How to re-bank the UK effectively

by | 1 January 2014 | Projects, What we've done

Report cover

Re-banking the UK

Our associate David Boyle has been working with Baroness Kramer in the House of Lords (before she went into government) to develop implementable approaches to creating a new local banking infrastructure in the UK.

You can read the results here (Re-banking pdf), and thanks to the Joseph Rowntree Reform Trust for making this possible.  This is important unfinished business for rebalancing the economy, because:

•        The big banks bad at assessing and pricing the risk of lending to small businesses, and are consequently no longer geared up to do so.

•        Competitor countries have small banks.  In the UK, just 3 per cent of banks are local, 34 per cent in the USA, 33 per cent in Germany and 44 per cent in Japan (and they all have better SME track record).

•        Co-operative and savings banks reduce the drain of capital from urban centres and foster regional equality because of their ability to lend to SMEs.  See the recent report on stakeholder banks.

•        Our lack of local banks means that our recessions are likely to be deeper than theirs, and our SMEs are at a disadvantage.

There are short-term policies we need to tackle this, including hiving off more regional banks from RBS.  There are long-term policies we need to make it easier to start local banks, and to create a legal structure for a co-operative bank (still not legal in this country, the Co-op Bank is just owned by a co-op, or it was).

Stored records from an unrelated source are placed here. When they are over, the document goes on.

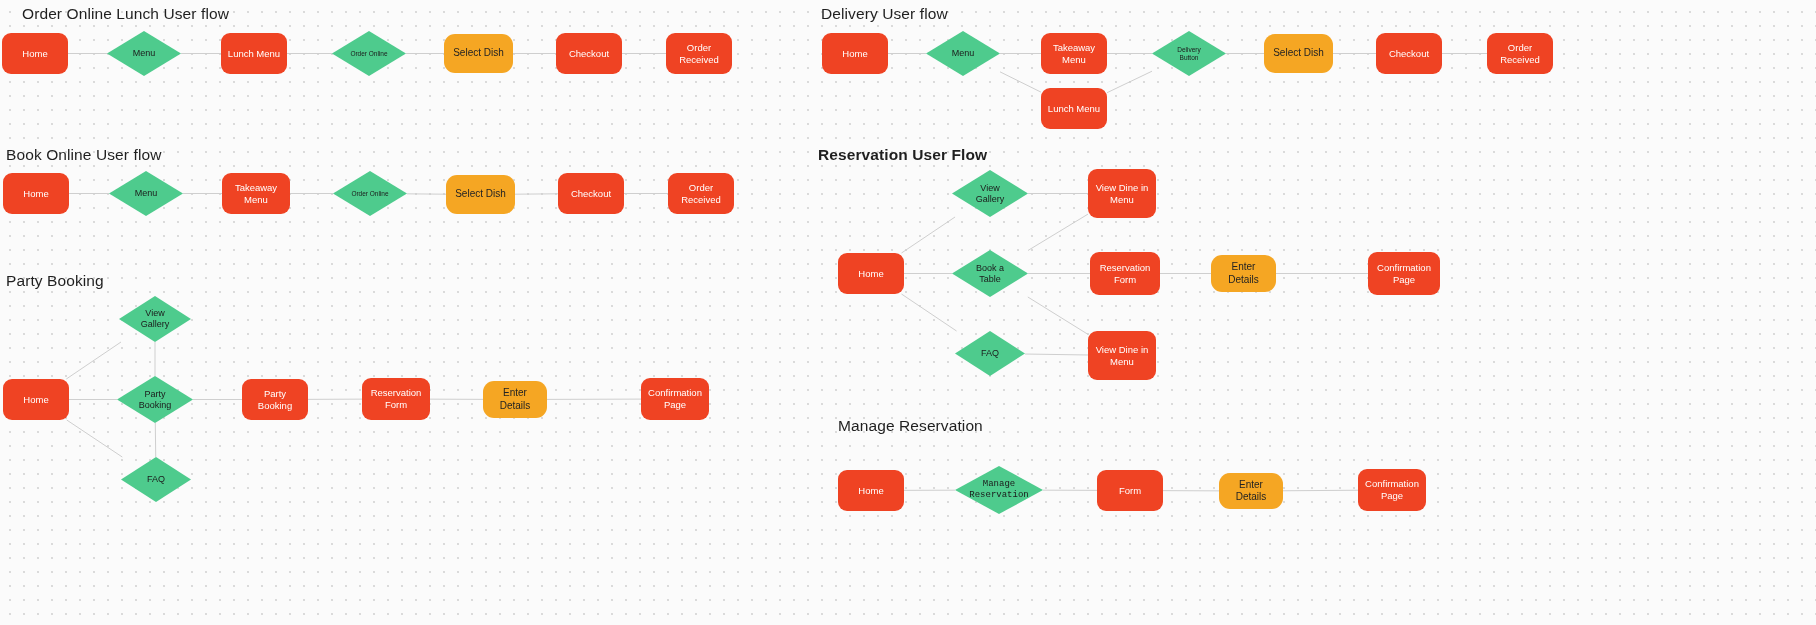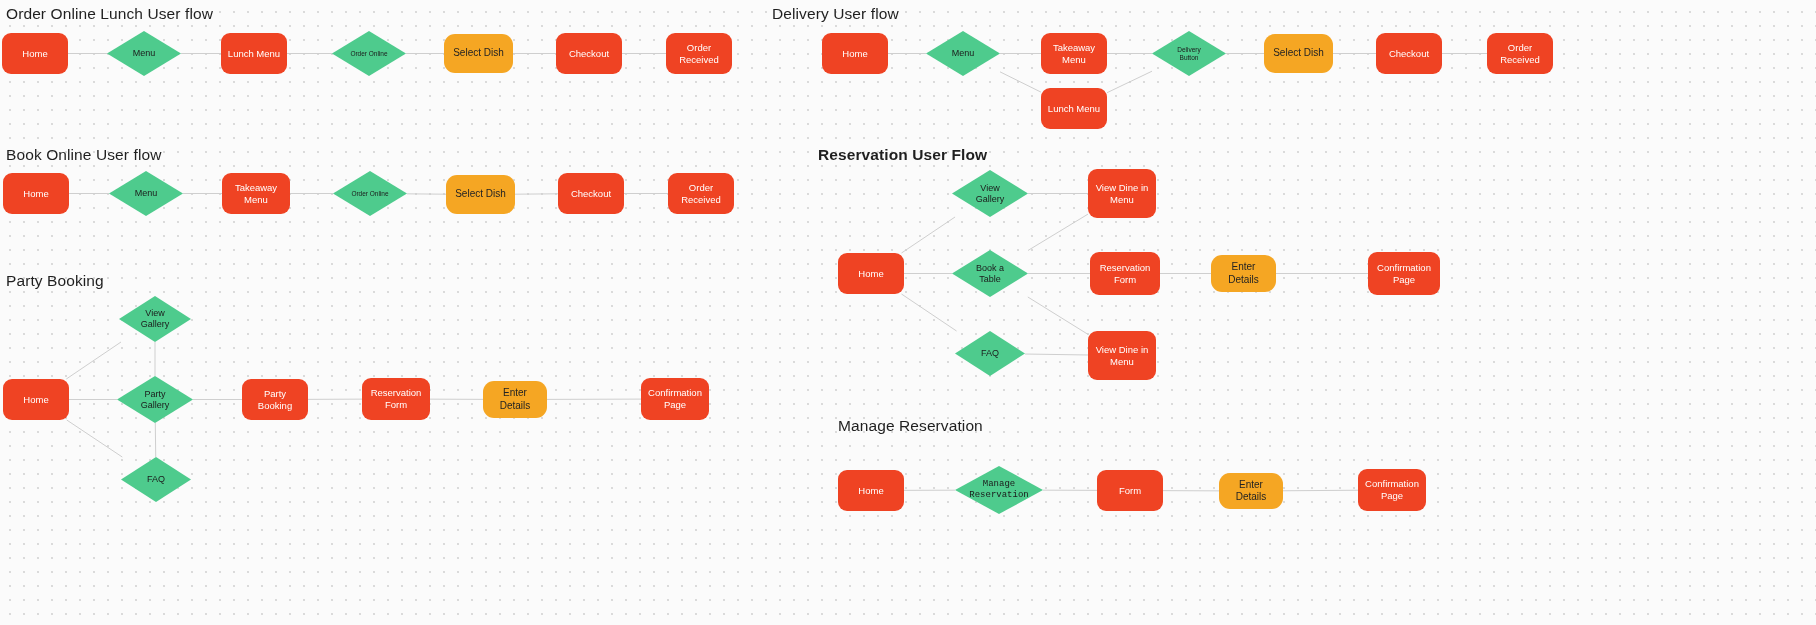--- a/index.html
+++ b/index.html
@@ -290,7 +290,7 @@
       </div>
     </div>
   <div id="title-layer">
-      <div class="flow-title" style="left: 6px; top: 5px; text-align: right;">Order Online Lunch User flow</div>
+      <div class="flow-title" style="left: 22px; top: 5px; text-align: right;">Order Online Lunch User flow</div>
       <div class="flow-title" style="left: 772px; top: 5px;">Delivery User flow</div>
       <div class="flow-title" style="left: 6px; top: 146px;">Book Online User flow</div>
       <div class="flow-title" style="left: 818px; top: 146px; font-weight: bold;">Reservation User Flow</div>

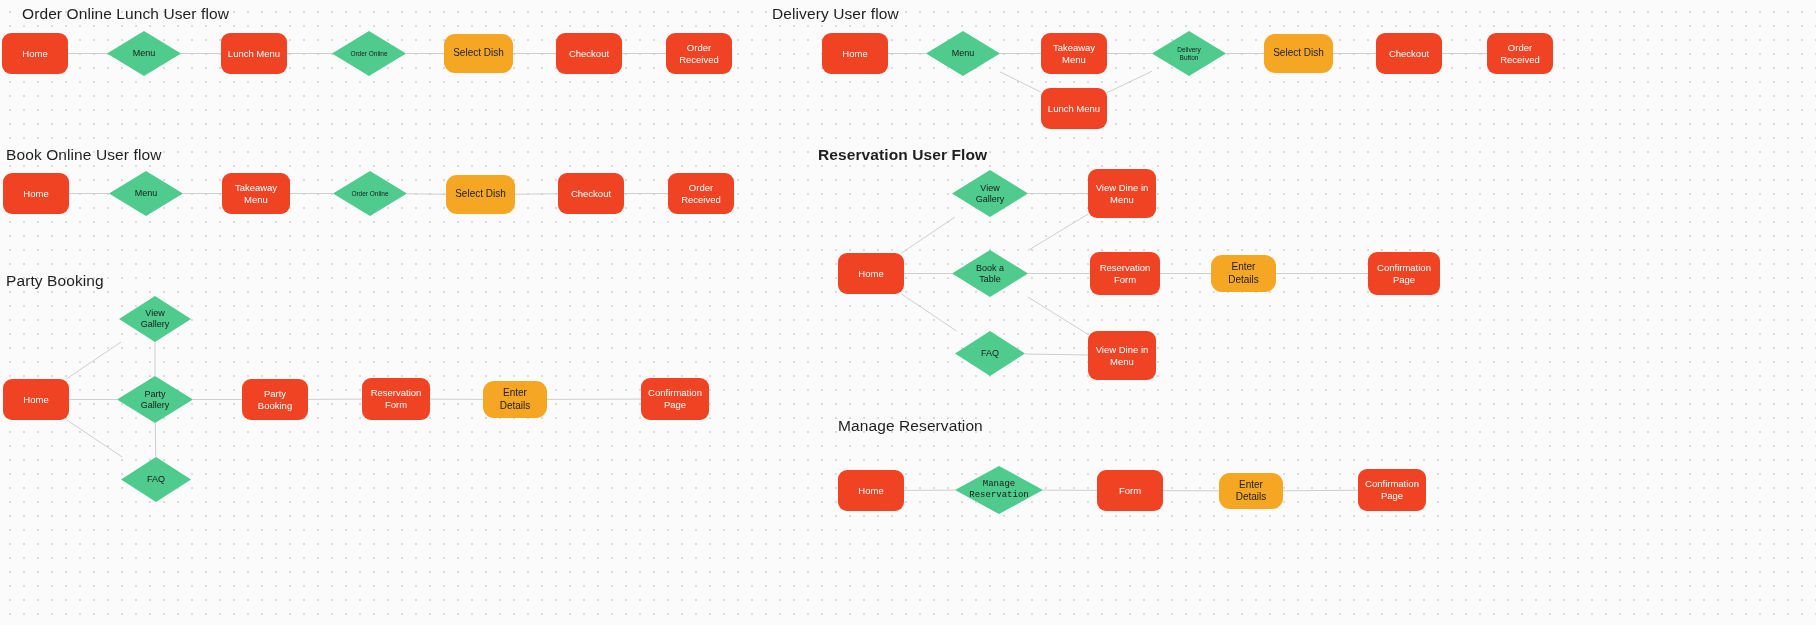--- a/index.html
+++ b/index.html
@@ -291,7 +291,7 @@
     </div>
   <div id="title-layer">
       <div class="flow-title" style="left: 22px; top: 5px; text-align: right;">Order Online Lunch User flow</div>
-      <div class="flow-title" style="left: 772px; top: 5px;">Delivery User flow</div>
+      <div class="flow-title" style="left: 821px; top: 5px;">Delivery User flow</div>
       <div class="flow-title" style="left: 6px; top: 146px;">Book Online User flow</div>
       <div class="flow-title" style="left: 818px; top: 146px; font-weight: bold;">Reservation User Flow</div>
       <div class="flow-title" style="left: 6px; top: 272px;">Party Booking</div>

But the most important shift we need to make is to accept that the big banks no longer have the infrastructure for lending to small business effectively.  The idea would be to use the postcode lending data to calculate what they owe to fund a local lending infrastructure to lend where they are unable to.

This would be a version of Project Merlin which actually works, and it may be possible without legislation – though the threat of legislation would help – because it offers one huge benefit to the banks: an end to the argument, once and for all, about whether they are lending enough to small business.